CJCE, 2e ch., 3 février 1983, n° 29-82
COUR DE JUSTICE DES COMMUNAUTÉS EUROPÉENNES
Arrêt
PARTIES
Demandeur :
Van Luipen en Zn BV
LA COUR,
1. Par décision du 29 décembre 1981, parvenue à la Cour le 14 janvier 1982, le collège Van Beroep voor Het Bedrijfsleven a posé, en vertu de l'article 177 du traité CEE, une question préjudicielle relative à l'interprétation des articles 30 et 34 du traité, ainsi que du règlement n° 1035/72 du conseil, du 18 mai 1972, portant organisation commune des marchés dans le secteur des fruits et légumes (JO L. 118, p. 1), en vue d'être mis en mesure d'apprécier la compatibilité, avec ces dispositions, de l'obligation d'affiliation des exportateurs néerlandais de fruits et légumes à un organisme de contrôle relevant du droit privé.
2. La question a été soulevée au cours d'un appel porté par une société néerlandaise devant le collège Van Beroep voor Het Bedrijfsleven contre une décision par laquelle un conseil de discipline (Tuchtgerecht) a infligé à cette société, en tant qu'affiliée au bureau de contrôle de la qualité des fruits et légumes (kwaliteits-controle-bureau voor groenten en fruit, ci-après dénommé le KCB), une amende de 4 000 florins pour avoir conditionné un lot de tomates dans un emballage portant le label de qualité " categorie I ", alors que le produit n'était pas conforme aux normes de qualité communautaires correspondant à cette catégorie, et pour avoir détenu ledit produit en vue de la vente à titre professionnel.
3. Devant la juridiction nationale, l'appelante a fait valoir que la règlementation nationale en vertu de laquelle le conseil de discipline lui a infligé ladite amende, n'a pas force obligatoire, étant donné qu'elle est contraire à l'article 34 du traité et au règlement n° 1035/72 précité du conseil, en ce qu'elle comporte la nécessité pour tout exportateur des fruits et légumes établi aux Pays-Bas d'être affilié au KCB.

# [Données d'entrée]
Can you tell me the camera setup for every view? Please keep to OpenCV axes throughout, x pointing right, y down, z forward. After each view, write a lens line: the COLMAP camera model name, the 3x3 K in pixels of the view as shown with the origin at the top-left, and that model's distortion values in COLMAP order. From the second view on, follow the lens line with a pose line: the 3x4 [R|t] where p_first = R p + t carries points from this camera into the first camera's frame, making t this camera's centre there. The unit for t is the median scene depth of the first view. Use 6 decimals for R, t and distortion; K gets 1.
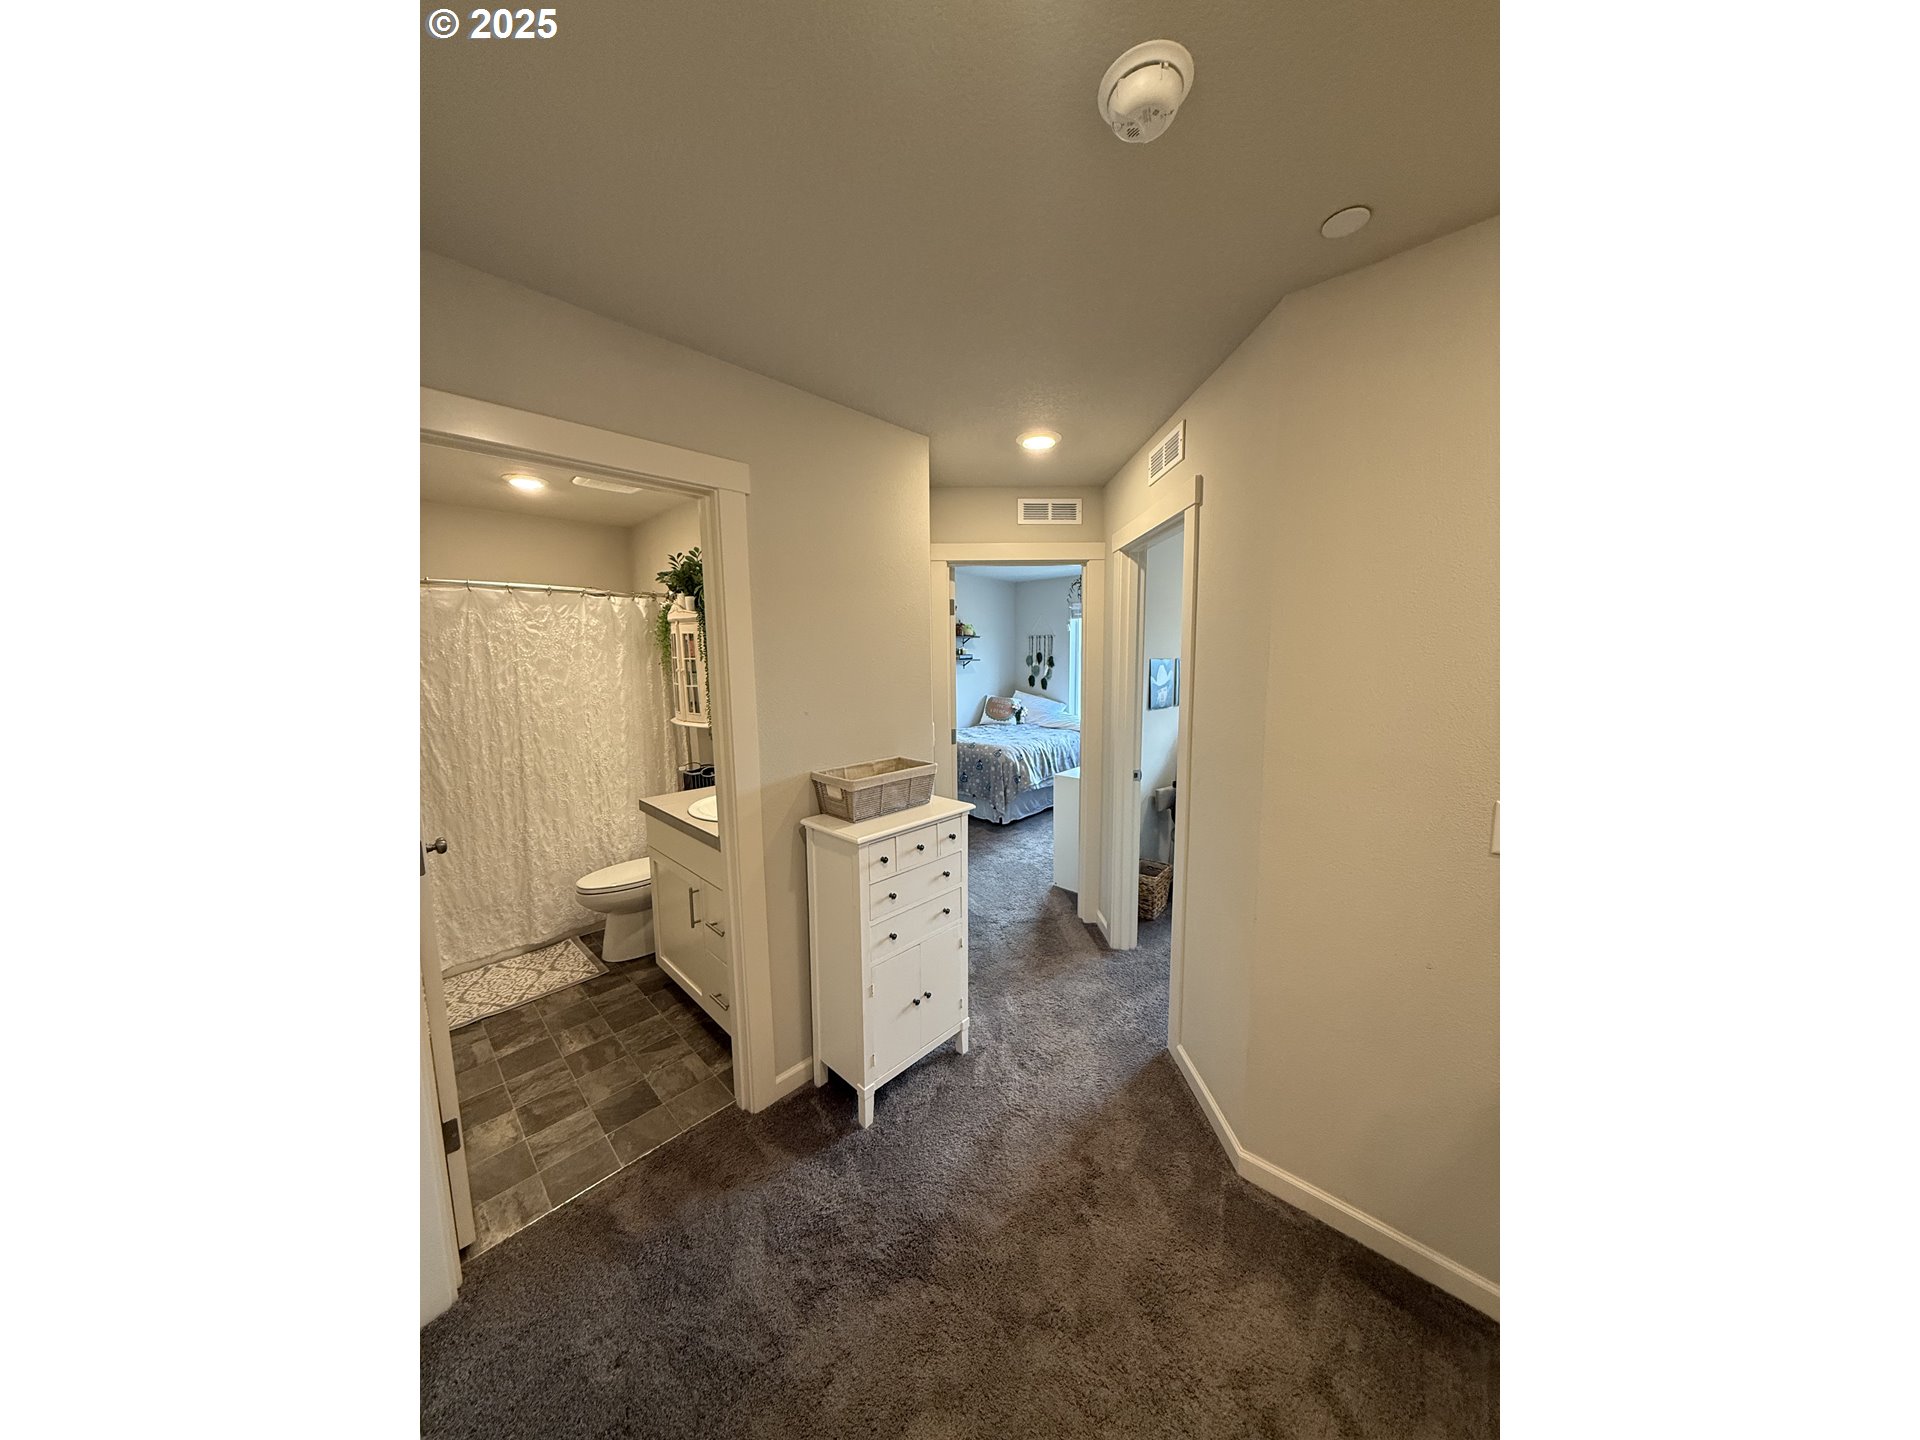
lens RADIAL K [[568.0, 0, 958.4], [0, 568.0, 717.7], [0, 0, 1]] dist [-0.000858, -0.000021]
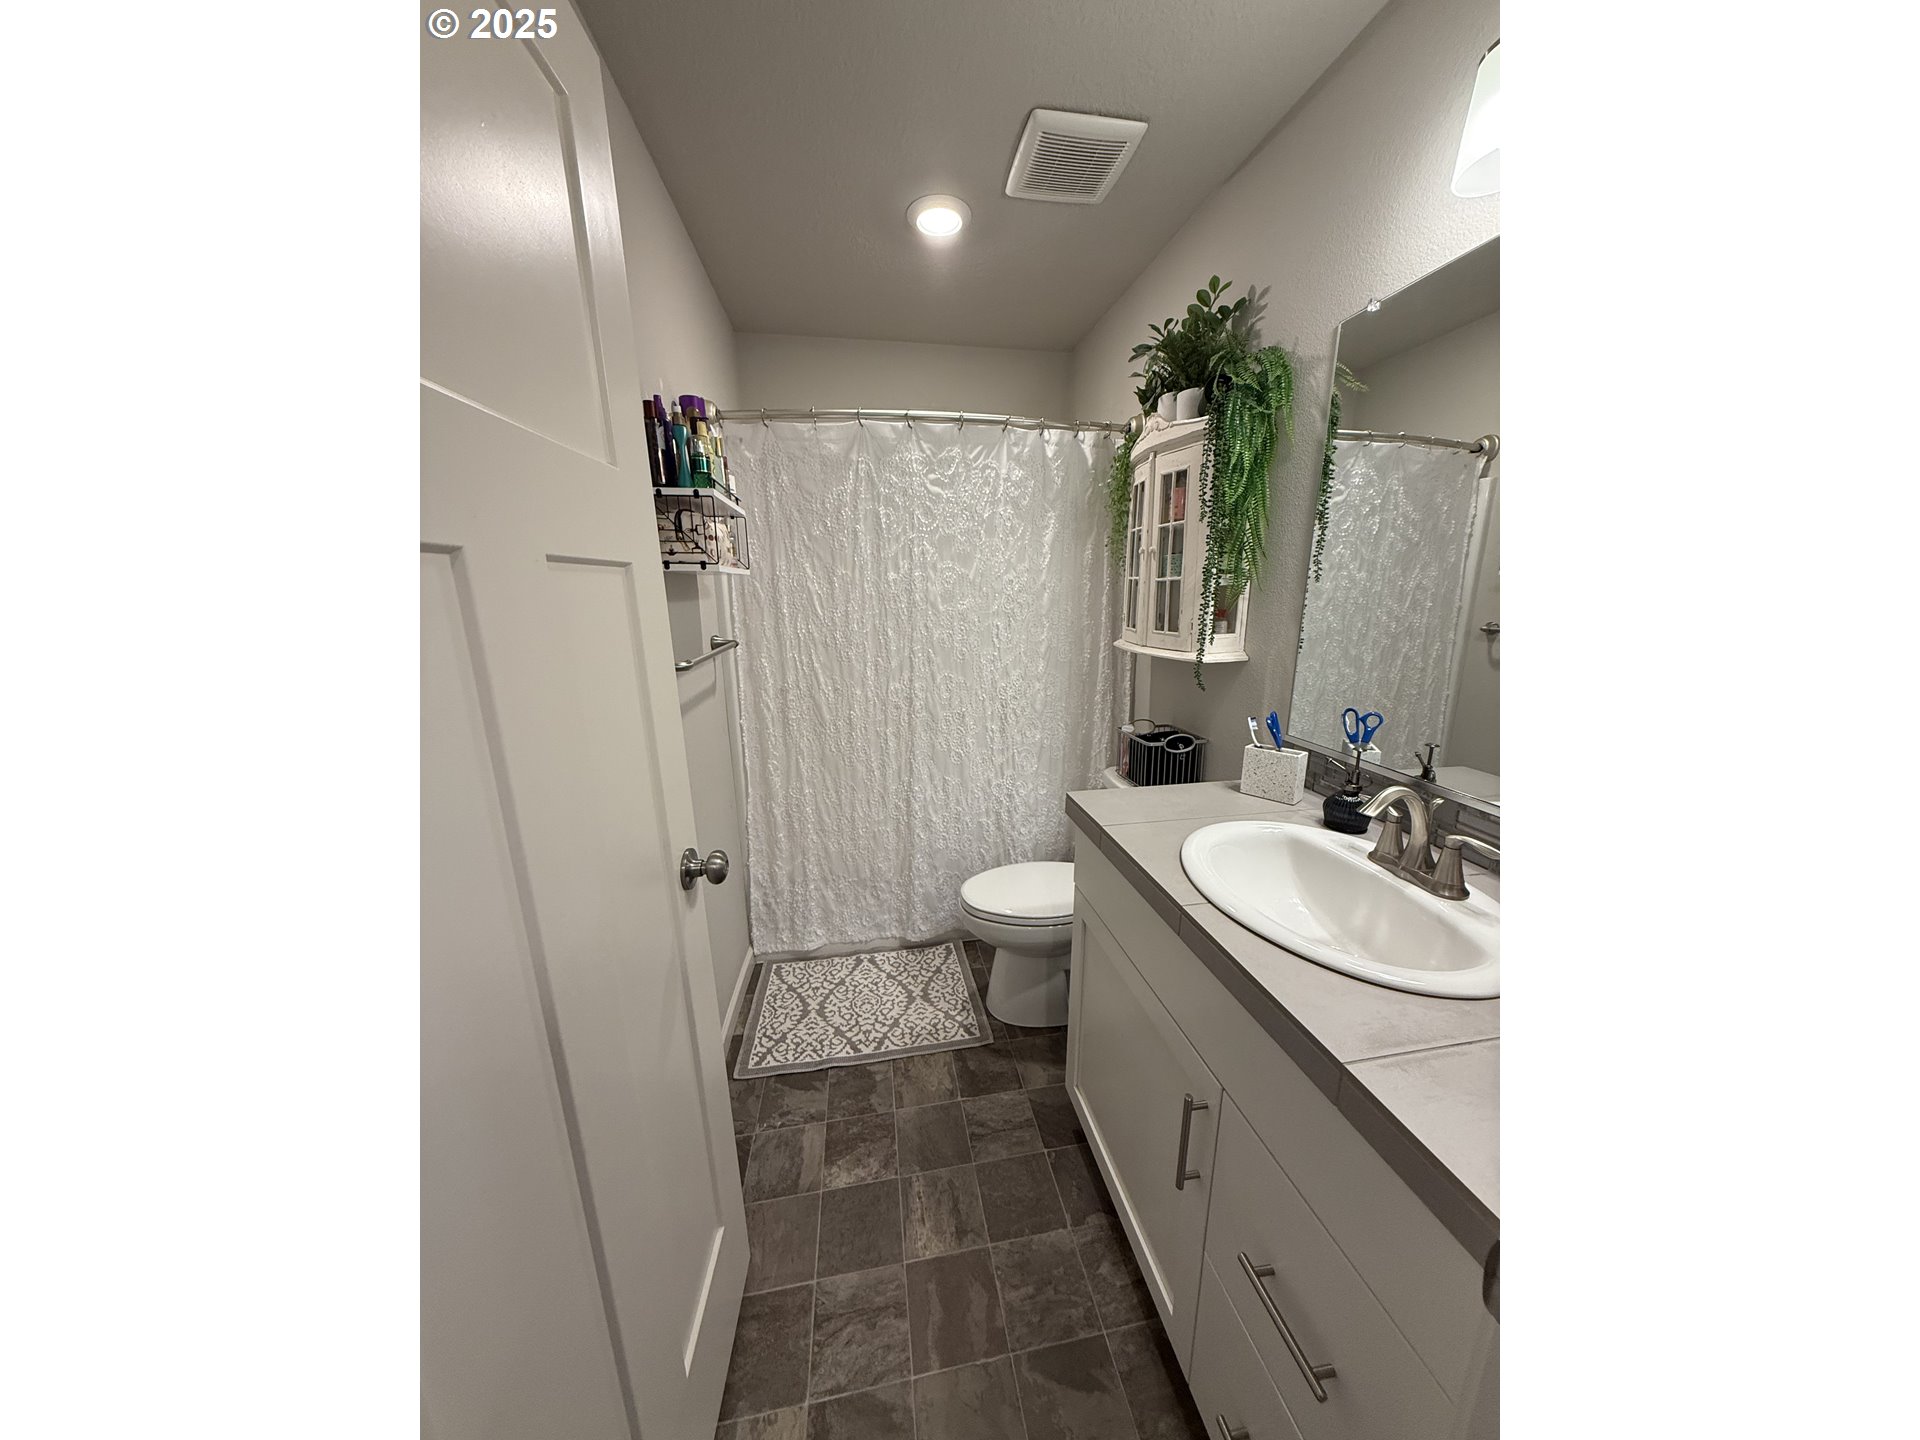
lens RADIAL K [[568.0, 0, 958.4], [0, 568.0, 717.7], [0, 0, 1]] dist [-0.000858, -0.000021]
pose [[0.792981, 0.137151, -0.593608, -0.301946], [-0.067484, 0.988110, 0.138149, 0.011393], [0.605497, -0.069491, 0.792808, 0.472469]]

# [Consigne]
Relevez toutes les dates complètes (jour, mois et année) mentionnées dans l'arrêt de la Cour.

# [Corrigé]
- 3 février 1983
- 29 décembre 1981
- 14 janvier 1982
- 18 mai 1972